▸ What the task asks
The complete listing should be restated exactly.

** START Records supplied **

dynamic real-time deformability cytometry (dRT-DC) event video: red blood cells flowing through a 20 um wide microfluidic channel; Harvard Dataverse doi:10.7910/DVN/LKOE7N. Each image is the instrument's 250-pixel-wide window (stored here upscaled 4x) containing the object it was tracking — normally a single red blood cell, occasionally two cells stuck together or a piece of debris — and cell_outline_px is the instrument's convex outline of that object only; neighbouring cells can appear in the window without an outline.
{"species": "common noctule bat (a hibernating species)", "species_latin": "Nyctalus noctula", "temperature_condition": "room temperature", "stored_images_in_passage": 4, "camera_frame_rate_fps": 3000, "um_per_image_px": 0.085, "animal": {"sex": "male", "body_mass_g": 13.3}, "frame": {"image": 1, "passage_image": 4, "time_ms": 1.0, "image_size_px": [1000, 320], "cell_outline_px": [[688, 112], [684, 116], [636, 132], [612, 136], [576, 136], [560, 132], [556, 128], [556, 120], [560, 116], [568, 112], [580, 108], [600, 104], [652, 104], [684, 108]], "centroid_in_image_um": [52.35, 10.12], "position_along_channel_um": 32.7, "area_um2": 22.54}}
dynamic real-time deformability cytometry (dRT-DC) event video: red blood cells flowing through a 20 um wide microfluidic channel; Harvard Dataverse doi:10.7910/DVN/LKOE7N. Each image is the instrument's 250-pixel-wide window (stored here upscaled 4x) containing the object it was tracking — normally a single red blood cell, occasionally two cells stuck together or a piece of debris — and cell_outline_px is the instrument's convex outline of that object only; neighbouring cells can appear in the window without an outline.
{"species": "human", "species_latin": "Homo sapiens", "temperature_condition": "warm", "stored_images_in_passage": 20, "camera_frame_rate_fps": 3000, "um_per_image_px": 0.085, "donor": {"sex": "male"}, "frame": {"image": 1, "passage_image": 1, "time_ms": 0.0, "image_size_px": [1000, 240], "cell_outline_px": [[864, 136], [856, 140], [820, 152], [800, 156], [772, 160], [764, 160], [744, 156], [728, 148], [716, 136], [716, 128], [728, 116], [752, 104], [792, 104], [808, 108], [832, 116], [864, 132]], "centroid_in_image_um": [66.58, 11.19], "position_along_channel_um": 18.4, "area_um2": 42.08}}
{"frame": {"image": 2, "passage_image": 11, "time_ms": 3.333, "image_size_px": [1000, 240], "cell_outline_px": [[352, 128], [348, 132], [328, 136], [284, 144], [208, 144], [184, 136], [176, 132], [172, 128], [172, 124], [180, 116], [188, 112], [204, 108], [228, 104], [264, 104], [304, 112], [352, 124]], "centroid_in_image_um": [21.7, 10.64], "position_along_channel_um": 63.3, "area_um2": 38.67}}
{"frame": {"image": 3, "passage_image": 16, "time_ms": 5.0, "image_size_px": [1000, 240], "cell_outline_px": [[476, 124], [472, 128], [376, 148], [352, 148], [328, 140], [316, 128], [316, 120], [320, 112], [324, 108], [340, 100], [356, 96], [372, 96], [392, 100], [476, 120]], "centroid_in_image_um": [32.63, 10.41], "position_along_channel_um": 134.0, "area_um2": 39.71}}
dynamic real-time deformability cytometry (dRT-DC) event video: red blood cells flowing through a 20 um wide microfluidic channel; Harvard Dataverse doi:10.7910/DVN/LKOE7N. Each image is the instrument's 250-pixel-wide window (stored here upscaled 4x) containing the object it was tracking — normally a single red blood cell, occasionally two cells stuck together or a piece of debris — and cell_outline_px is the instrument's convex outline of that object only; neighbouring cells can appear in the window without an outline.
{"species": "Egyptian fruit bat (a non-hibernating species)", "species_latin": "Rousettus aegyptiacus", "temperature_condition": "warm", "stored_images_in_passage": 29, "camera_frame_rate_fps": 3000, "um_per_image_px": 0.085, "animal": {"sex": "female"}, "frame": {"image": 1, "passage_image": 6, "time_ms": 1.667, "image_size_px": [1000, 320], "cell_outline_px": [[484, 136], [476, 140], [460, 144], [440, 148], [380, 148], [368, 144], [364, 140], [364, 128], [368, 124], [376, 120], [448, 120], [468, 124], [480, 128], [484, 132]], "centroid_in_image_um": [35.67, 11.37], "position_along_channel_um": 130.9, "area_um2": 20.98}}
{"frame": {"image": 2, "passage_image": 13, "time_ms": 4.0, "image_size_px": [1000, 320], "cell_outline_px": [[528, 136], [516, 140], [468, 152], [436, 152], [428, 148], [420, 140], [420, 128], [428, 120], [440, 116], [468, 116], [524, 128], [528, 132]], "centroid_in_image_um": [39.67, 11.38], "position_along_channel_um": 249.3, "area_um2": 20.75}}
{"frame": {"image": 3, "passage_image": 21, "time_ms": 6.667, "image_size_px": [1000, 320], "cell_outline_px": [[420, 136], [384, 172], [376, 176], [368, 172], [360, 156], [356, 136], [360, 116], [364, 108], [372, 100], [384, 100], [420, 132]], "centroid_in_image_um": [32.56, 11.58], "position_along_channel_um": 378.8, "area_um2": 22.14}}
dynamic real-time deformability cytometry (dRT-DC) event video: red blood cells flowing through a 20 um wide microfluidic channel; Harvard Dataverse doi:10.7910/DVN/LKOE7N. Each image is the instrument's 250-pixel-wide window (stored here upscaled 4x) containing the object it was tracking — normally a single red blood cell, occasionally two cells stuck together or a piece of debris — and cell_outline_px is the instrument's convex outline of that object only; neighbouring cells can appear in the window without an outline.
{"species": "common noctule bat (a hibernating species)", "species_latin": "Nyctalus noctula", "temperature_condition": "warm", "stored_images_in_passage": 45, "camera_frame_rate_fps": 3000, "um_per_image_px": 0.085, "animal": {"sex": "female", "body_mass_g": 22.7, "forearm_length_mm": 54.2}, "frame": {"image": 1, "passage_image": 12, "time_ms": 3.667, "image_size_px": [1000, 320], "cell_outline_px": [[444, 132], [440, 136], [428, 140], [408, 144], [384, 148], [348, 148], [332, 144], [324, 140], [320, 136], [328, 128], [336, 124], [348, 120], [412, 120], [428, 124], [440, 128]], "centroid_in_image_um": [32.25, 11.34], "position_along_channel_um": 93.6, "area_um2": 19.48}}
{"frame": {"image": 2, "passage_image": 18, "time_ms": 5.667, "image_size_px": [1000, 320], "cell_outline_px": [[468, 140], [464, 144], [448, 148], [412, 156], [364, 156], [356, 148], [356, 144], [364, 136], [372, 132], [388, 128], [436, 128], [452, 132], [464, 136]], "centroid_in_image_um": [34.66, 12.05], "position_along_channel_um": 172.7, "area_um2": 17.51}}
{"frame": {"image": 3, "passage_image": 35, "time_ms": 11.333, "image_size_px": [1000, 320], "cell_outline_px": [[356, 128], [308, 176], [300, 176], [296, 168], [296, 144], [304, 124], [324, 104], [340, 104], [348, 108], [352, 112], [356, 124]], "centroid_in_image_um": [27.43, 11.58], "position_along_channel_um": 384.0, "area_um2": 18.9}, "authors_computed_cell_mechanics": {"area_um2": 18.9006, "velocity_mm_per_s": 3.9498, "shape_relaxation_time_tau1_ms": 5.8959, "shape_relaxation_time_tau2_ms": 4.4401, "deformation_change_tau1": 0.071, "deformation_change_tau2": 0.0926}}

** END Records supplied **

▸ Answer to this task
dynamic real-time deformability cytometry (dRT-DC) event video: red blood cells flowing through a 20 um wide microfluidic channel; Harvard Dataverse doi:10.7910/DVN/LKOE7N. Each image is the instrument's 250-pixel-wide window (stored here upscaled 4x) containing the object it was tracking — normally a single red blood cell, occasionally two cells stuck together or a piece of debris — and cell_outline_px is the instrument's convex outline of that object only; neighbouring cells can appear in the window without an outline.
{"species": "common noctule bat (a hibernating species)", "species_latin": "Nyctalus noctula", "temperature_condition": "room temperature", "stored_images_in_passage": 4, "camera_frame_rate_fps": 3000, "um_per_image_px": 0.085, "animal": {"sex": "male", "body_mass_g": 13.3}, "frame": {"image": 1, "passage_image": 4, "time_ms": 1.0, "image_size_px": [1000, 320], "cell_outline_px": [[688, 112], [684, 116], [636, 132], [612, 136], [576, 136], [560, 132], [556, 128], [556, 120], [560, 116], [568, 112], [580, 108], [600, 104], [652, 104], [684, 108]], "centroid_in_image_um": [52.35, 10.12], "position_along_channel_um": 32.7, "area_um2": 22.54}}
dynamic real-time deformability cytometry (dRT-DC) event video: red blood cells flowing through a 20 um wide microfluidic channel; Harvard Dataverse doi:10.7910/DVN/LKOE7N. Each image is the instrument's 250-pixel-wide window (stored here upscaled 4x) containing the object it was tracking — normally a single red blood cell, occasionally two cells stuck together or a piece of debris — and cell_outline_px is the instrument's convex outline of that object only; neighbouring cells can appear in the window without an outline.
{"species": "human", "species_latin": "Homo sapiens", "temperature_condition": "warm", "stored_images_in_passage": 20, "camera_frame_rate_fps": 3000, "um_per_image_px": 0.085, "donor": {"sex": "male"}, "frame": {"image": 1, "passage_image": 1, "time_ms": 0.0, "image_size_px": [1000, 240], "cell_outline_px": [[864, 136], [856, 140], [820, 152], [800, 156], [772, 160], [764, 160], [744, 156], [728, 148], [716, 136], [716, 128], [728, 116], [752, 104], [792, 104], [808, 108], [832, 116], [864, 132]], "centroid_in_image_um": [66.58, 11.19], "position_along_channel_um": 18.4, "area_um2": 42.08}}
{"frame": {"image": 2, "passage_image": 11, "time_ms": 3.333, "image_size_px": [1000, 240], "cell_outline_px": [[352, 128], [348, 132], [328, 136], [284, 144], [208, 144], [184, 136], [176, 132], [172, 128], [172, 124], [180, 116], [188, 112], [204, 108], [228, 104], [264, 104], [304, 112], [352, 124]], "centroid_in_image_um": [21.7, 10.64], "position_along_channel_um": 63.3, "area_um2": 38.67}}
{"frame": {"image": 3, "passage_image": 16, "time_ms": 5.0, "image_size_px": [1000, 240], "cell_outline_px": [[476, 124], [472, 128], [376, 148], [352, 148], [328, 140], [316, 128], [316, 120], [320, 112], [324, 108], [340, 100], [356, 96], [372, 96], [392, 100], [476, 120]], "centroid_in_image_um": [32.63, 10.41], "position_along_channel_um": 134.0, "area_um2": 39.71}}
dynamic real-time deformability cytometry (dRT-DC) event video: red blood cells flowing through a 20 um wide microfluidic channel; Harvard Dataverse doi:10.7910/DVN/LKOE7N. Each image is the instrument's 250-pixel-wide window (stored here upscaled 4x) containing the object it was tracking — normally a single red blood cell, occasionally two cells stuck together or a piece of debris — and cell_outline_px is the instrument's convex outline of that object only; neighbouring cells can appear in the window without an outline.
{"species": "Egyptian fruit bat (a non-hibernating species)", "species_latin": "Rousettus aegyptiacus", "temperature_condition": "warm", "stored_images_in_passage": 29, "camera_frame_rate_fps": 3000, "um_per_image_px": 0.085, "animal": {"sex": "female"}, "frame": {"image": 1, "passage_image": 6, "time_ms": 1.667, "image_size_px": [1000, 320], "cell_outline_px": [[484, 136], [476, 140], [460, 144], [440, 148], [380, 148], [368, 144], [364, 140], [364, 128], [368, 124], [376, 120], [448, 120], [468, 124], [480, 128], [484, 132]], "centroid_in_image_um": [35.67, 11.37], "position_along_channel_um": 130.9, "area_um2": 20.98}}
{"frame": {"image": 2, "passage_image": 13, "time_ms": 4.0, "image_size_px": [1000, 320], "cell_outline_px": [[528, 136], [516, 140], [468, 152], [436, 152], [428, 148], [420, 140], [420, 128], [428, 120], [440, 116], [468, 116], [524, 128], [528, 132]], "centroid_in_image_um": [39.67, 11.38], "position_along_channel_um": 249.3, "area_um2": 20.75}}
{"frame": {"image": 3, "passage_image": 21, "time_ms": 6.667, "image_size_px": [1000, 320], "cell_outline_px": [[420, 136], [384, 172], [376, 176], [368, 172], [360, 156], [356, 136], [360, 116], [364, 108], [372, 100], [384, 100], [420, 132]], "centroid_in_image_um": [32.56, 11.58], "position_along_channel_um": 378.8, "area_um2": 22.14}}
dynamic real-time deformability cytometry (dRT-DC) event video: red blood cells flowing through a 20 um wide microfluidic channel; Harvard Dataverse doi:10.7910/DVN/LKOE7N. Each image is the instrument's 250-pixel-wide window (stored here upscaled 4x) containing the object it was tracking — normally a single red blood cell, occasionally two cells stuck together or a piece of debris — and cell_outline_px is the instrument's convex outline of that object only; neighbouring cells can appear in the window without an outline.
{"species": "common noctule bat (a hibernating species)", "species_latin": "Nyctalus noctula", "temperature_condition": "warm", "stored_images_in_passage": 45, "camera_frame_rate_fps": 3000, "um_per_image_px": 0.085, "animal": {"sex": "female", "body_mass_g": 22.7, "forearm_length_mm": 54.2}, "frame": {"image": 1, "passage_image": 12, "time_ms": 3.667, "image_size_px": [1000, 320], "cell_outline_px": [[444, 132], [440, 136], [428, 140], [408, 144], [384, 148], [348, 148], [332, 144], [324, 140], [320, 136], [328, 128], [336, 124], [348, 120], [412, 120], [428, 124], [440, 128]], "centroid_in_image_um": [32.25, 11.34], "position_along_channel_um": 93.6, "area_um2": 19.48}}
{"frame": {"image": 2, "passage_image": 18, "time_ms": 5.667, "image_size_px": [1000, 320], "cell_outline_px": [[468, 140], [464, 144], [448, 148], [412, 156], [364, 156], [356, 148], [356, 144], [364, 136], [372, 132], [388, 128], [436, 128], [452, 132], [464, 136]], "centroid_in_image_um": [34.66, 12.05], "position_along_channel_um": 172.7, "area_um2": 17.51}}
{"frame": {"image": 3, "passage_image": 35, "time_ms": 11.333, "image_size_px": [1000, 320], "cell_outline_px": [[356, 128], [308, 176], [300, 176], [296, 168], [296, 144], [304, 124], [324, 104], [340, 104], [348, 108], [352, 112], [356, 124]], "centroid_in_image_um": [27.43, 11.58], "position_along_channel_um": 384.0, "area_um2": 18.9}, "authors_computed_cell_mechanics": {"area_um2": 18.9006, "velocity_mm_per_s": 3.9498, "shape_relaxation_time_tau1_ms": 5.8959, "shape_relaxation_time_tau2_ms": 4.4401, "deformation_change_tau1": 0.071, "deformation_change_tau2": 0.0926}}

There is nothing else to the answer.